Azione richiesta: Per favore, riscrivi il testo sul sistema alimentare altoatesino da "I prossimi passi" a "disponibili al pubblico.", sostituendo "focus group" con "workshop".

Sulla base di questa indagine, il team di ricerca ha elaborato una serie di raccomandazioni per rendere il sistema alimentare altoatesino più regionale, ecologico ed equo. Un migliore coordinamento dell’offerta e della domanda attraverso una pianificazione congiunta delle coltivazioni prima della semina potrebbe offrire sia alle cucine che alle imprese agricole una maggiore sicurezza nelle loro attività commerciali. Questo sforzo di pianificazione iniziale faciliterebbe la commercializzazione dei prodotti e l’approvvigionamento durante la stagione.

Anche le piattaforme digitali possono svolgere un ruolo chiave nel raggruppare le offerte delle varie aziende agricole, rendendole così più accessibili alla ristorazione locale, alla settore della trasformazione agroalimentare, o ai venditori all’ingrosso. “In alcuni casi, sono singole persone volontarie a gestire i gruppi WhatsApp e connettere la produzione con il settore gastronomico. Al momento offrono questo servizio gratuitamente e la cooperazione tra aziende agricole funziona bene ma in futuro si dovrà capire come rendere redditizi e come espandere questi modelli di interazione digitale", riassume Glückert.

I prossimi passi del progetto NEST prevedono l’organizzazione di focus group con gruppi di interesse dell’agricoltura, del commercio all’ingrosso, della trasformazione e della ristorazione, al fine di sviluppare ulteriormente le raccomandazioni per poi renderle disponibili al pubblico.

Record di dati:
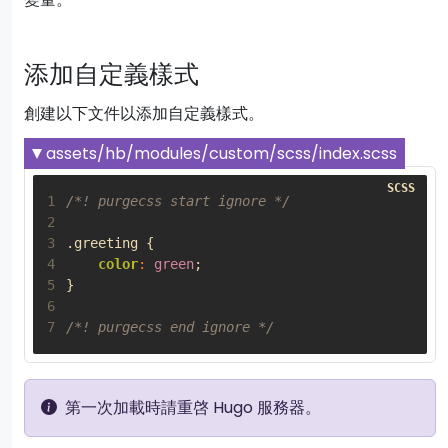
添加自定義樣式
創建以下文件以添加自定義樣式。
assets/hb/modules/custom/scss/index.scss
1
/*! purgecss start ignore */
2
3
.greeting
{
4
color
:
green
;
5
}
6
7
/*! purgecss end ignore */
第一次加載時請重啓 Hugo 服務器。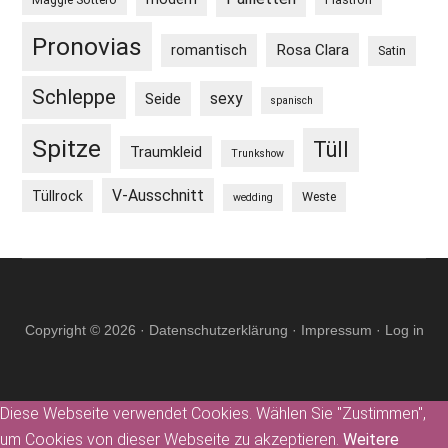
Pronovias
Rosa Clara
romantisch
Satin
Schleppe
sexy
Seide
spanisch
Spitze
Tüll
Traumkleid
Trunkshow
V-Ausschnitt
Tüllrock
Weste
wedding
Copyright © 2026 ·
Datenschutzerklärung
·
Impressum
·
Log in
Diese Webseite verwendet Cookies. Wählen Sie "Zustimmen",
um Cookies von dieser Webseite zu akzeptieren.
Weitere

Spazio risposta:
I prossimi passi del progetto NEST prevedono l’organizzazione di workshop con gruppi di interesse dell’agricoltura, del commercio all’ingrosso, della trasformazione e della ristorazione, al fine di sviluppare ulteriormente le raccomandazioni per poi renderle disponibili al pubblico.